GIVEN PROBLEM A ▸
From the assignment description below, reproduce verbatim the passage starting at "Princeton University" and ending at "use them extensively.".
------ GIVEN PASSAGE ------
Princeton University
COS 217: Introduction to Programming Systems

Assignment 3: A Symbol Table ADT


Purpose

The purpose of this assignment is to help you learn/review (1) C dynamic memory management, and (2) how to create abstract data types (ADTs) in C. It also will give you the opportunity to gain more experience with the GNU/Linux programming tools, especially Bash, Emacs, and GDB.


Background

A symbol table is an unordered collection of bindings. A binding consists of a key and a value. A key is a string that uniquely identifies its binding; a value is data that is somehow pertinent to its key. A symbol table allows its client to insert (put) new bindings, to retrieve (get) the values of bindings with specified keys, and to remove bindings with specified keys. Symbol tables are used often in programming systems; compilers, assemblers, and execution profilers use them extensively.
------
GIVEN PROBLEM B ▸
Transcribe verbatim the lines of the records below, starting at the line containing "12: (658, 221)" and ending at the line containing "2: (1106, 626)", with both of those lines included.
------ RECORDS SUPPLIED ------
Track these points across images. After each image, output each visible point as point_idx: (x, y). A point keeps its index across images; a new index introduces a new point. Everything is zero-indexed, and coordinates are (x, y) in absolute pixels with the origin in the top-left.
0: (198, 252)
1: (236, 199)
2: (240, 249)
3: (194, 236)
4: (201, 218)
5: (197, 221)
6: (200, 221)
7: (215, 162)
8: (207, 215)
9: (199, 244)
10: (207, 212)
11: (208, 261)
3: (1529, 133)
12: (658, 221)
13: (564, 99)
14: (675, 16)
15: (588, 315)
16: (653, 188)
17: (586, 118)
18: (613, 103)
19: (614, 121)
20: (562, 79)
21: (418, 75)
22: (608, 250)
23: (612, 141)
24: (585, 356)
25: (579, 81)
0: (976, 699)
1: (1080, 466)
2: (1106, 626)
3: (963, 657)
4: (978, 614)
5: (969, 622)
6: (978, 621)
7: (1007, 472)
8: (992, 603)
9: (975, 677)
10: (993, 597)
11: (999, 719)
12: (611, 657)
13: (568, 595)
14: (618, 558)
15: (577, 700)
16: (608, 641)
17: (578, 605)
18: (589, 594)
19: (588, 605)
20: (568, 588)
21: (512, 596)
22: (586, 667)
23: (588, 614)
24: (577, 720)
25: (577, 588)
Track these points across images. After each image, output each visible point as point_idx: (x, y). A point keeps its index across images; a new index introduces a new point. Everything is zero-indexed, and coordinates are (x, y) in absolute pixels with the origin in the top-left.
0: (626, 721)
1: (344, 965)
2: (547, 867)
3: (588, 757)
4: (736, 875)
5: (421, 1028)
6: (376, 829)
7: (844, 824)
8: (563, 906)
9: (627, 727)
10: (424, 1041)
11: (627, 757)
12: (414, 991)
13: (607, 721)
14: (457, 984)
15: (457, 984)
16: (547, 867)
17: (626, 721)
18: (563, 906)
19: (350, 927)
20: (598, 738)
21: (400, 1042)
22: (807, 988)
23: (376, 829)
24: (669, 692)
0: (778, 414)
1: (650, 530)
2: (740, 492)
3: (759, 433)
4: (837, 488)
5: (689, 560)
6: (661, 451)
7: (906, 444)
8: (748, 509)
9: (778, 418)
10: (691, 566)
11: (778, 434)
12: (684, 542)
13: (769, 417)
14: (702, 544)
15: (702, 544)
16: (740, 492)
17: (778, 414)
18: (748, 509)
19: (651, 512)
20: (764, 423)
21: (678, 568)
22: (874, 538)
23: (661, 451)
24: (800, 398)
------
WRITTEN SOLUTION A ▸
Princeton University
COS 217: Introduction to Programming Systems

Assignment 3: A Symbol Table ADT


Purpose

The purpose of this assignment is to help you learn/review (1) C dynamic memory management, and (2) how to create abstract data types (ADTs) in C. It also will give you the opportunity to gain more experience with the GNU/Linux programming tools, especially Bash, Emacs, and GDB.


Background

A symbol table is an unordered collection of bindings. A binding consists of a key and a value. A key is a string that uniquely identifies its binding; a value is data that is somehow pertinent to its key. A symbol table allows its client to insert (put) new bindings, to retrieve (get) the values of bindings with specified keys, and to remove bindings with specified keys. Symbol tables are used often in programming systems; compilers, assemblers, and execution profilers use them extensively.

WRITTEN SOLUTION B ▸
12: (658, 221)
13: (564, 99)
14: (675, 16)
15: (588, 315)
16: (653, 188)
17: (586, 118)
18: (613, 103)
19: (614, 121)
20: (562, 79)
21: (418, 75)
22: (608, 250)
23: (612, 141)
24: (585, 356)
25: (579, 81)
0: (976, 699)
1: (1080, 466)
2: (1106, 626)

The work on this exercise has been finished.